ADD-ON creates an open, reliable dataset of bacterial enzymes and the amino-acid building blocks they recruit to assemble nonribosomal peptides, an important natural product class that includes drugs like penicillin. It combines new standardized experimental data with curated public data and AI to accelerate the discovery of new bioactive molecules.
What gap in the scientific community led to the creation or expansion of this benchmarking dataset?
Predicting chemical structures directly from genome sequences of their microbial producers remains a major bottleneck in natural product discovery. For nonribosomal peptides — an important natural product class for the discovery of urgently needed novel chemical entities — this challenge centers on adenylation domains, key enzyme parts that determine which amino acids are incorporated into the final compound. Existing datasets describing substrate specificity of adenylation domains are small, biased, and inconsistent, hindering chemical novelty prediction. ADD-ON will fill this gap by expanding and standardizing experimental data to create a reliable benchmark for AI-driven structure prediction.

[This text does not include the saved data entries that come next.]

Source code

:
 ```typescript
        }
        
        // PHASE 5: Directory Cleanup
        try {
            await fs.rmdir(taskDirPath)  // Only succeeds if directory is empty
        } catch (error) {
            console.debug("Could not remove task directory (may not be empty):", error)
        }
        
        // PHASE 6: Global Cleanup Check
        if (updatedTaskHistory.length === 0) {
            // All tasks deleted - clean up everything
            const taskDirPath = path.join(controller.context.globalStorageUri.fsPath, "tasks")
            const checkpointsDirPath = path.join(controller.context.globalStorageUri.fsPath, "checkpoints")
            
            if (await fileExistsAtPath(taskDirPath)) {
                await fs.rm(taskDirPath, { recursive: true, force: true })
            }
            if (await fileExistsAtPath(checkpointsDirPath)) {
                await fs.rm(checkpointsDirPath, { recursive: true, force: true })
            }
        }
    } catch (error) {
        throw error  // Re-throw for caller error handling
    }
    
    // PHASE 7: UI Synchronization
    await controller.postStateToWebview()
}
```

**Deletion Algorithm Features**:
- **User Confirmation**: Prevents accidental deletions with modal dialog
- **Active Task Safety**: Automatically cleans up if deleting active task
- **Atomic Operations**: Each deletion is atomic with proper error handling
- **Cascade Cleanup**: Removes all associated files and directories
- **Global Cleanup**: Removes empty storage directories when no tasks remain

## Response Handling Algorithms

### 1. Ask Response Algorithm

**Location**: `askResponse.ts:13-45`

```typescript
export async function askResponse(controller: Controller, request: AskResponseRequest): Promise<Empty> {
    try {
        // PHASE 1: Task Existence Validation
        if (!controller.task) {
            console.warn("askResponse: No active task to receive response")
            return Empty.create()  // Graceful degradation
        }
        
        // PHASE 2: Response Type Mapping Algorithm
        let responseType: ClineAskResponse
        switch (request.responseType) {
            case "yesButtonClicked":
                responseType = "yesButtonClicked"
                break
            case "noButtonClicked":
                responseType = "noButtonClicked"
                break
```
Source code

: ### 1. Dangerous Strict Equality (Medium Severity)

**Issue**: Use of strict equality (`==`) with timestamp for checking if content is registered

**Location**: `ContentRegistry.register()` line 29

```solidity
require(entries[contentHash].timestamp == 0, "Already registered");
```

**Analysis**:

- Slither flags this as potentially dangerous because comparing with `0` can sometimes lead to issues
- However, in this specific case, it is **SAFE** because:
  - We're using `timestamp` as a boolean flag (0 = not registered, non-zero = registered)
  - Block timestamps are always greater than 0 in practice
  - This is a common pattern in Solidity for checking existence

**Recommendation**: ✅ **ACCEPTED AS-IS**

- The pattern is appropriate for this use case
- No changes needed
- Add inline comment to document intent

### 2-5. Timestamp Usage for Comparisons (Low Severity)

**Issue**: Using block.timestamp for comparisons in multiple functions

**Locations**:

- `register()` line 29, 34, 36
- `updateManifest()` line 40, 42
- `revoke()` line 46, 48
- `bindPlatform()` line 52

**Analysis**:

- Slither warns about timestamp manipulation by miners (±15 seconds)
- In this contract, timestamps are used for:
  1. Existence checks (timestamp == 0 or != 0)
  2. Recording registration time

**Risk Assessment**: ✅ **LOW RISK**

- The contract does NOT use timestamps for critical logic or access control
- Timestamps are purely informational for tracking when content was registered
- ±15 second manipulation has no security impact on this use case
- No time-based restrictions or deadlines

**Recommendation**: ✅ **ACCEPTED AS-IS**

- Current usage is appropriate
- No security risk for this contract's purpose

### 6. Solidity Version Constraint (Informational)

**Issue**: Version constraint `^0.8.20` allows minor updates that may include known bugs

What is the project’s structure — from data curation to expected outputs such as publications or competitions?
ADD-ON follows a clear five-step structure. We first curate and standardize existing public data on adenylation domains and select diverse candidates for new experimental measurements. Next, we measure substrate specificities using our in-house high-throughput platform and integrate these results into a unified, well-annotated dataset. This dataset will then support the development of an open benchmarking platform, including defined prediction tasks and evaluation metrics. The final phase focuses on community engagement through a publication and an open competition inviting AI and bioinformatics groups to test and improve their models on the dataset.
What impact does the project aim to achieve — within Helmholtz and across the broader research and industry community?
ADD-ON will provide the first open, standardized reference dataset for predicting enzyme–substrate relationships in nonribosomal peptide biosynthesis. Within Helmholtz, it will strengthen collaboration between AI, bioinformatics, and experimental biology groups, creating a model for cross-domain data-driven research. In the wider community, it will establish a reproducible benchmark that encourages fair comparison of machine learning methods and supports the development of more accurate genome-to-structure prediction tools. In the long term, this will accelerate the discovery of new natural compounds and contribute to global efforts against antimicrobial resistance and other pressing health challenges.